You’re creating false dichotomies. There is ground between creating a museum and complete reconfiguration.

The problem with UIC was not the design, but the lack of maintenance. That’s why it was dark, forboding, and grimy. UIC’s overall plan was a one of a kind work by a cutting edge architect. Now it’s more workable, but architecturally it’s disjointed and mangled. A preservation approach would have taken the original elements and modified them to work properly. This is why when a Frank Lloyd Wright building leaks, we don’t put a pitched roof on it.

You imply that “most preservationists” are not concerned with making “older buildings to live today and in the future, accomplished with a healthy respect for the past.” Nothing’s further from the truth; all preservation work is concerned with making them live today and in the future, that’s what it’s all about. Coffey just doesn’t appear to be concerned with historical accuracy.

The DePaul Center is a fine, functional building with some excellent spaces, particularly the Law School lobby. And unquestionably it’s better than it was after Goldblatt’s was done with it. But it, too, lacks many of the features it had when it opened as Rothschild’s.

At those theaters, he cut corners and left them less grand than they were on opening day. At the Chicago he had to work on a shoestring budget; the restoration work there amounted to little more than heavy cleaning, removal of the 50s junk, and a new coat of paint; that’s why it was intended to resemble the 1933 appearance. It was cheaper. At the Oriental, the colors got toned down – that’s just imposing your own taste on a historic structure. Parts of the upper lobby went unrestored. I’m not a strict preservationist, I don’t mind the way the lobby space and stage was reconfigured, but the paint was pointlessly inaccurate. At the Palace you have cheap plastic lights.

And again you create a false dichotomy; there’s not a choice between accurate colors and demolition, that’s a matter of will and a drop in the bucket of overall funding. It’s not at all unfair to quibble. It’s the difference between a restoration that reflects the building’s true character and a compromised game of dress-up.

I was attending DePaul during the entire Biograph work, so I am completely aware of what was what. Here’s a photo from the 80s showing the auditorium: View link Here’s a photo showing the original appearance: View link The whole thing had been remodeled a lot, but the fact is that there was a good amount of plaster and other historic fabric like tile work in the lobby (still there under the carpet.) If you want an example of how it could have been reused and retained what was remained, go to the Broadway theater at Broadway and Belmont. Same era, similar style, and they managed to not have to rip it out completely. A job like that probably wouldn’t have forced Victory Gardens into dire straits, too. I personally asked Dan if there was ever any consideration towards restoration, and he told me that it was a matter of location, not having to build a new structure, and being able to use restoration tax credits. It’s well documented that the exterior wasn’t even accurate; Hollywood was a lot closer to correct when they had to make it over for the movies. Nobody said it had to be a single screen theater. It could have been a club, a performing arts venue like the broadway or vic, a bookstore – any number of uses could have helped it retain the things it was landmarked for, the Dillinger connection, its appearance, and an example of an early neighborhood movie house. As it stands, it looks different from any time in the past, including Dillinger’s era, and there are better-preserved examples of movie houses. It’s a pretty shell someone stuck a beautiful new theater in, but it’s not an either/or proposition.

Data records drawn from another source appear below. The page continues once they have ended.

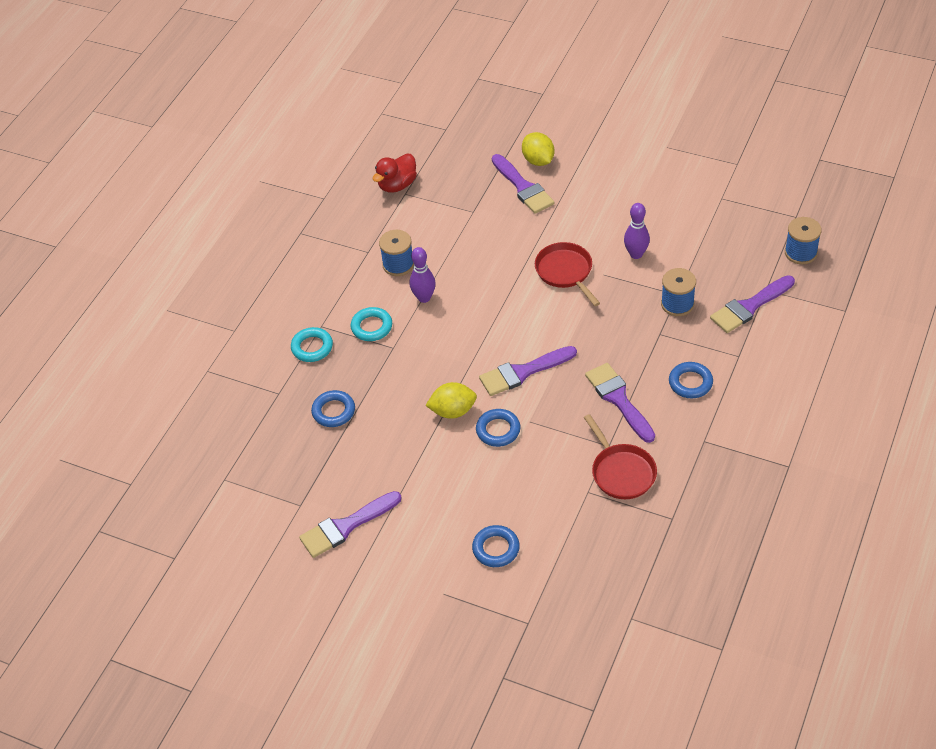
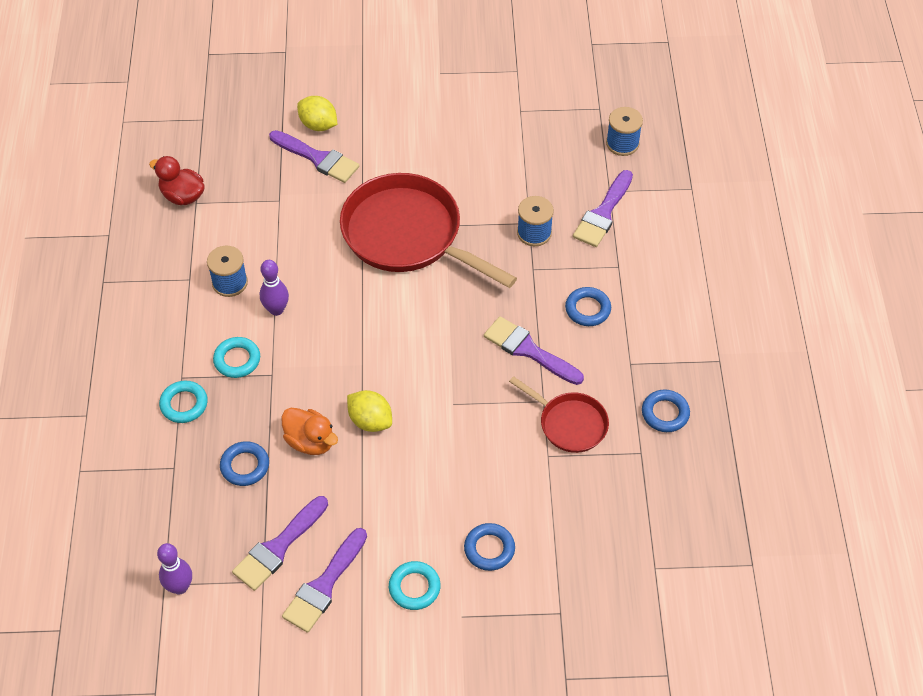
camera: 30 degrees left, 5 degrees up
(395, 410) = (310, 441): none -> orange duck
(397, 185) = (182, 196): red duck -> red duck turned 105 degrees clockwise
(417, 556) = (414, 587): none -> turquoise ring
(453, 411) = (370, 421): yellow lemon -> yellow lemon turned 75 degrees clockwise
(498, 430) = (427, 424): blue ring -> blue ring (665, 413)
(523, 372) = (420, 355): purple brush -> purple brush (278, 547)
(565, 272) = (408, 235): red pan -> red pan, size x1.93
(636, 254) = (468, 194): purple bowling pin -> purple bowling pin (180, 587)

The Auditorium is a different matter and it shows that he can do the job right if he has the resources and pressure to. And I really like almost all of Coffey’s new construction work. And I think that his historic work is nice, but it could be so much better. I agree that he does use available money efficiently and pragmatically, but one of the whole ideas of preservation is that you don’t need to spend a lot of money changing what’s already there to come out with a quality product.